Tonali até abriu o marcador na vitória da Itália por 2-0 sobre a Irlanda do Norte, em Bérgamo, um resultado que pareceu, por um momento, o início de algo. Isso não é verdade.
O que os dados realmente dizem: talento sem pipeline é apenas uma avaliação
O valor de 834 milhões de euros é contundente precisamente pelo que se recusa a justificar. A Itália não perdeu a Copa do Mundo por falta de talento.
Eles perderam esta oportunidade por falta de coesão tática, clareza gerencial e – no momento decisivo da final do play-off – coragem suficiente para converter de 12 jardas.
Francesco Pio Esposito e Bryan Cristante falharam; Bósnia avança; As esperanças da Itália de vencer a Copa do Mundo morreram em Zenica pela terceira vez em oito anos.
A presença de Kvaratskhelia e Osimhen nesta equipa traz um peso próprio aos adeptos da Série A.

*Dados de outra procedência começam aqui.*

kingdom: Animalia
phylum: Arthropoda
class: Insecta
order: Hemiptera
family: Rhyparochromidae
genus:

Ambos estabeleceram reputação em Itália – Kvara em Nápoles, onde trabalhou no sector eléctrico; Osimhen estava no mesmo clube onde ficou arrasado. Ambos seguiram em frente.
Ambos, assim como seus companheiros vencedores do Scudetto na Azzurri, estarão ausentes da América do Norte neste verão.
O torneio se expandiu para 48 times e de alguma forma ainda encontrou uma forma de excluir alguns dos melhores jogadores do mundo.
Esta é uma conversa que o futebol italiano não pode evitar – e é uma conversa que vozes muito mais velhas e sábias do que qualquer um dos actuais treinadores tentaram iniciar ao longo dos anos.
A avaliação contundente de Roberto Baggio sobre o estado actual dos Azzurri nunca foi tão relevante, e as falhas estruturais que identificou nunca lhes custaram tanto.
O técnico interino Silvio Baldini anunciará a escalação no dia 25 de maio, antes de dois amistosos em junho – um exercício necessário, mas que corre o risco de dar vontade de reorganizar os móveis de uma casa cujos arquitetos erraram gravemente.
A FIGC enfrenta uma reconstrução que não envolve apenas pessoal. Como deixa claro a recente condenação de Dino Zoff à cultura da selecção nacional, algo está podre no seu âmago – e as avaliações de mercado, por mais surpreendentes que sejam, não resolverão isso.
Os cinco jogadores mais valiosos do mundo. Um dos países do futebol mais famosos do mundo. E nem um único minuto da Copa do Mundo foi exibido neste verão.
O diagnóstico, novamente, é contundente. Se o futebol italiano finalmente terá coragem de agir é a única questão que importa neste momento.